The running metaphor spontaneously appeared in therapy yesterday.
Amongst my many problems — & they are legion — the one that affects me in terms of cartooning & comics creation is a kind of mental fatigue. It comes on quickly, which I then rationalise by claiming boredom. There are two (technically four) results.
- When I’ve begun a long project, I lose momentum. In my experience, it has one of two results:
a) I rush to finish, with the later pages looking uninspired & merely functional, rather than inspired & with the same grace & expertise as the early pages (comics longer than five or so pages);
b) I abandon the project in favour of something new & exciting, one in which I’ll receive a sense of ‘completion satisfaction.’ For some reason this psychological reward doesn’t come when simply finishing a page while knowing there’s still much more to do.
- I avoid longform storytelling, preferring short comics, even though I have scripts for longer works that I believe are worthy of the time & effort.
Writing, it seems, is pure joy. Six years ago (roughly 2006), I was already writing when it occurred to me that I should relearn how to draw. While illustration is exciting early in a project, it somehow becomes laborious. It was in realising that I enjoy poster art that the running metaphor occurred to me.

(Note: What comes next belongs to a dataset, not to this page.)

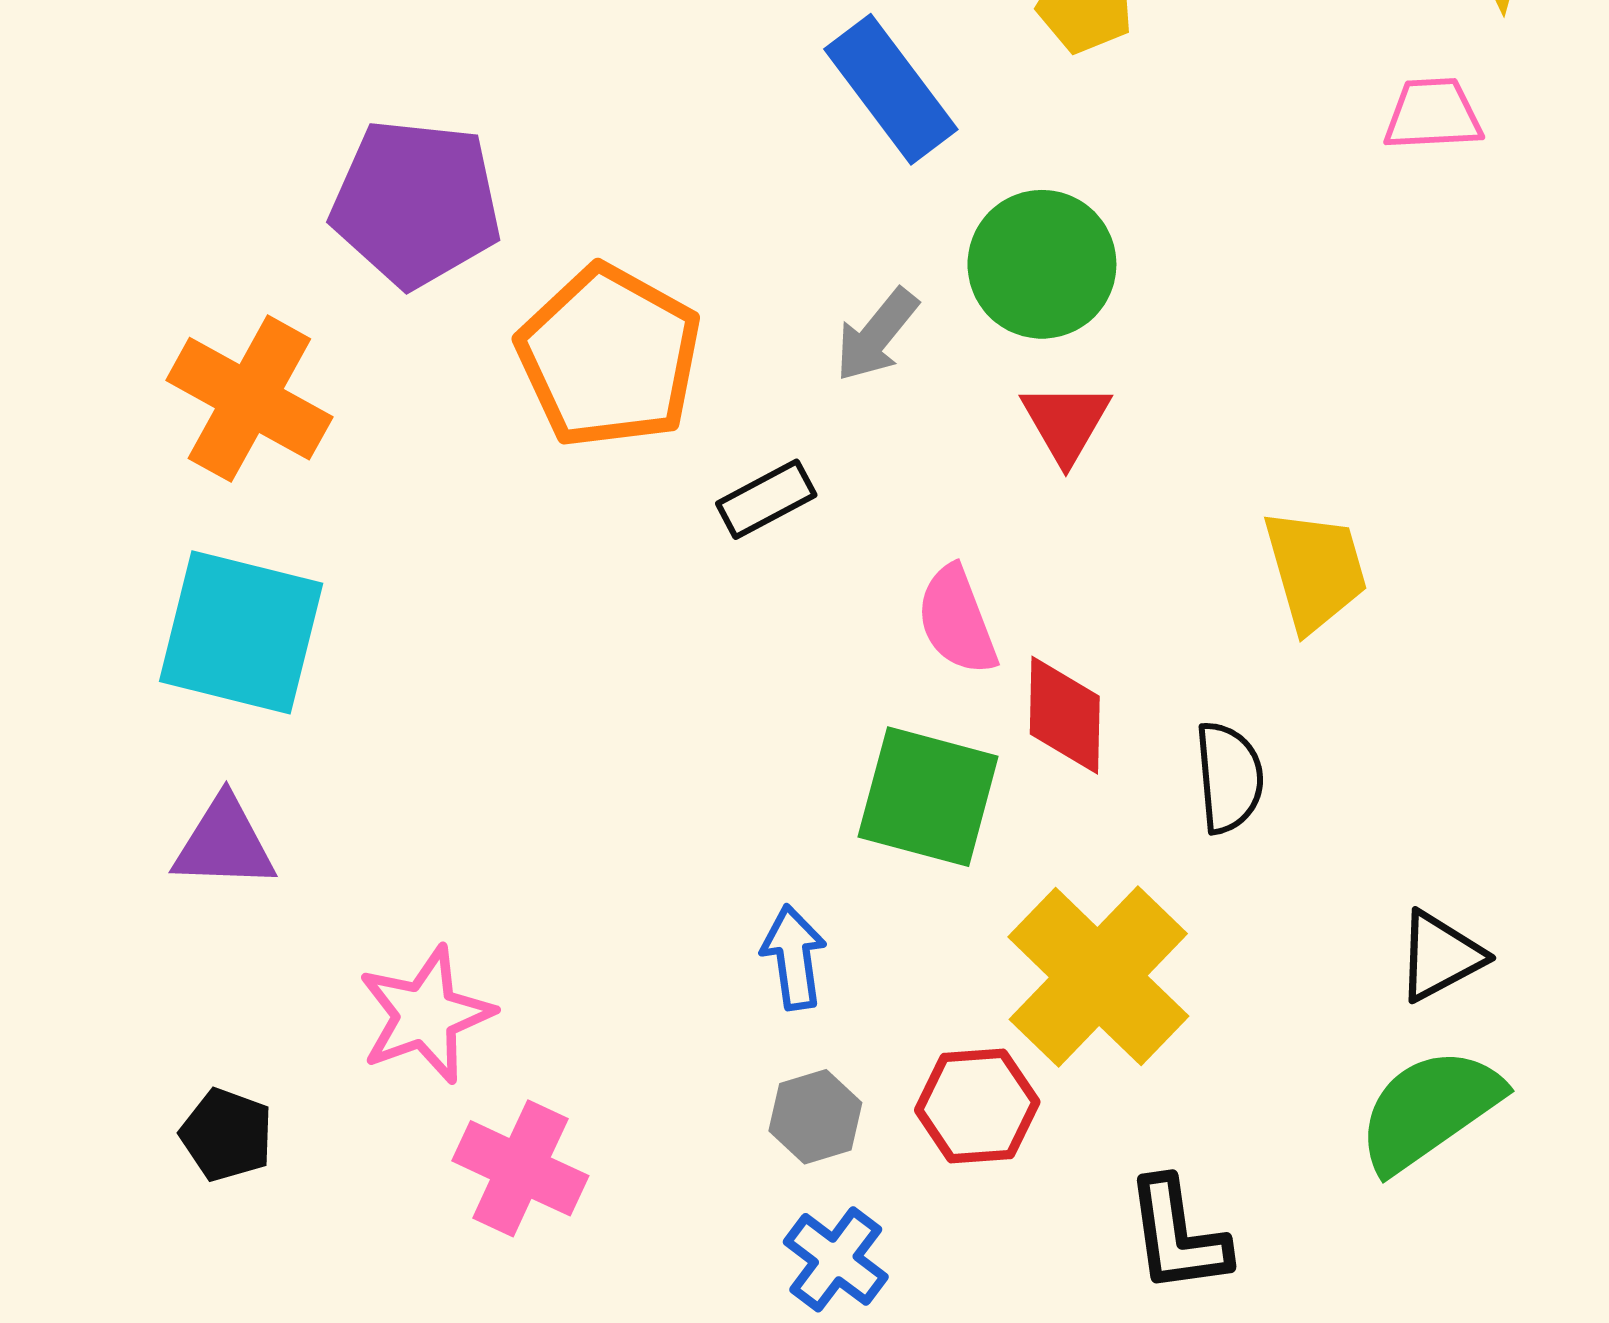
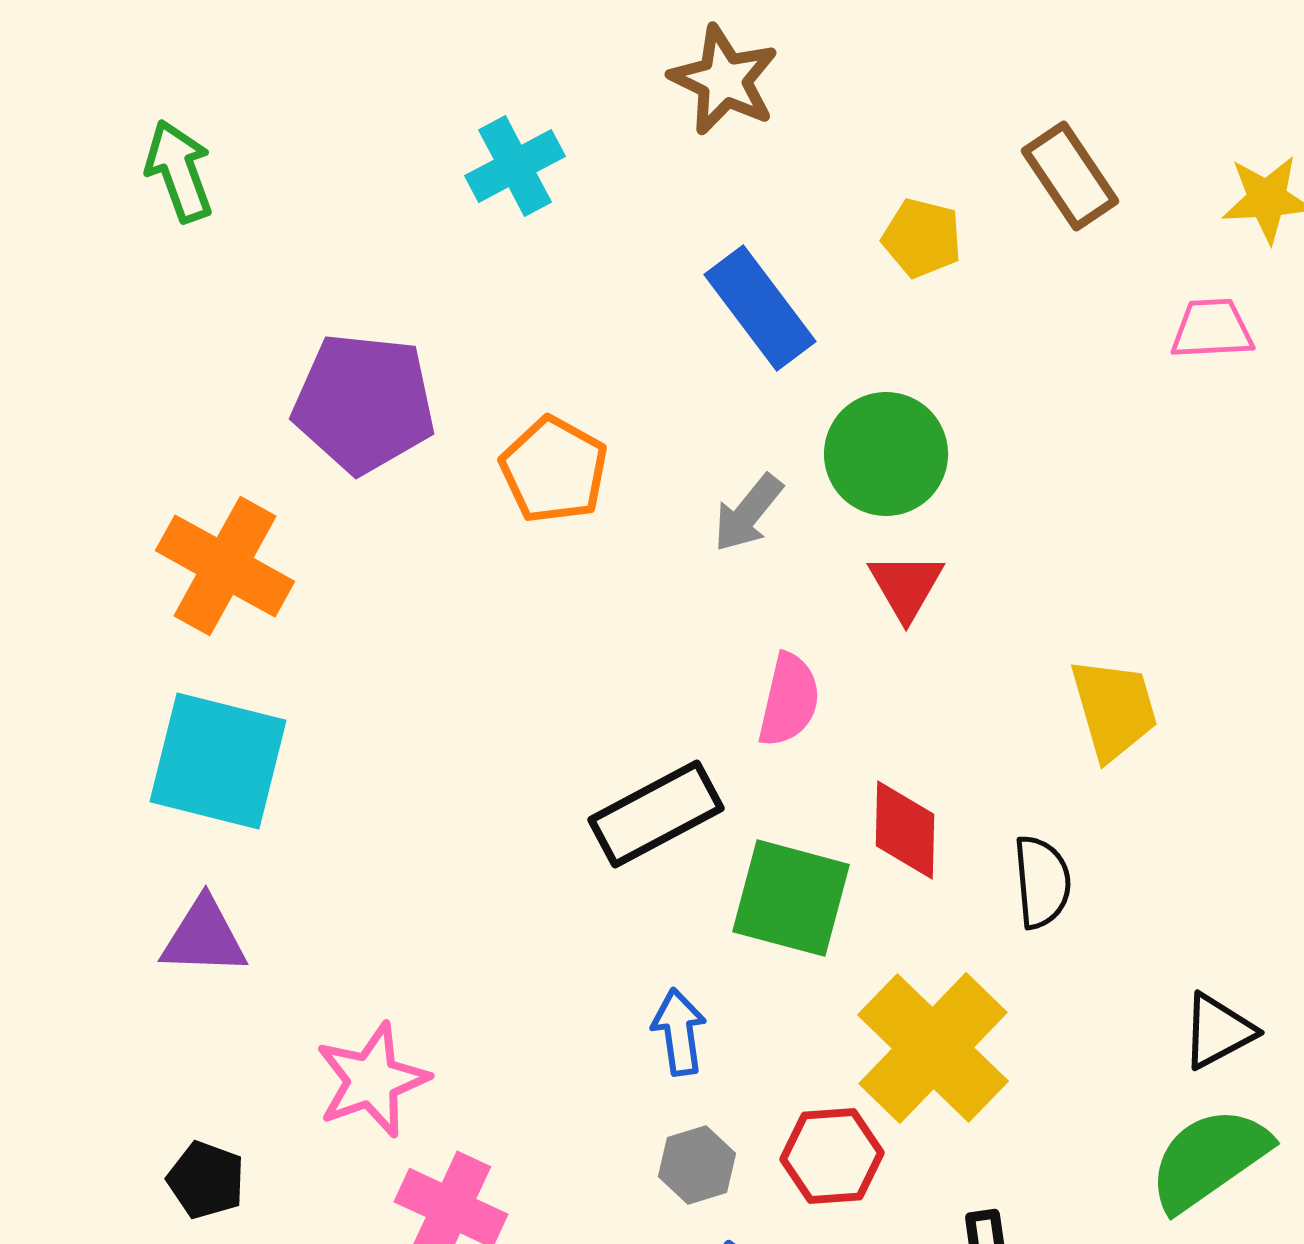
orange pentagon: (609, 357) -> (554, 470), moved, size x0.7
black rectangle: (766, 499) -> (656, 814), moved, size x1.6
pink semicircle: (957, 620) -> (789, 700), moved, turned -146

I’m a sprinter. Literally, I was a decent sprinter in school, but a poor long-distance runner. I live for the moment, & pacing for future reward is an alien concept. This explains why I spent 20+ years playing music; even recorded music is a time-based artform, & it is entirely about experiencing the moment.
In yesterday’s session, I’d just come from the library. While conversing with my counsellor, a Clowes hardcover looked up at me. His storytelling technique in The Death-Ray, Wilson & others, as well as that of Seth in George Sprott & Chris Ware in Acme Novelty Library, hit me as an inspired technique. Could I make a longform comic as a series of shorts?
There’s an argument for naïveté on my part. So what? It’s not the destination, but the journey, & this is mine. I had to discover it on my own, & only time will tell if it’s at all meaningful.
As a sprinter, could I be a one-person cartoonist relay race?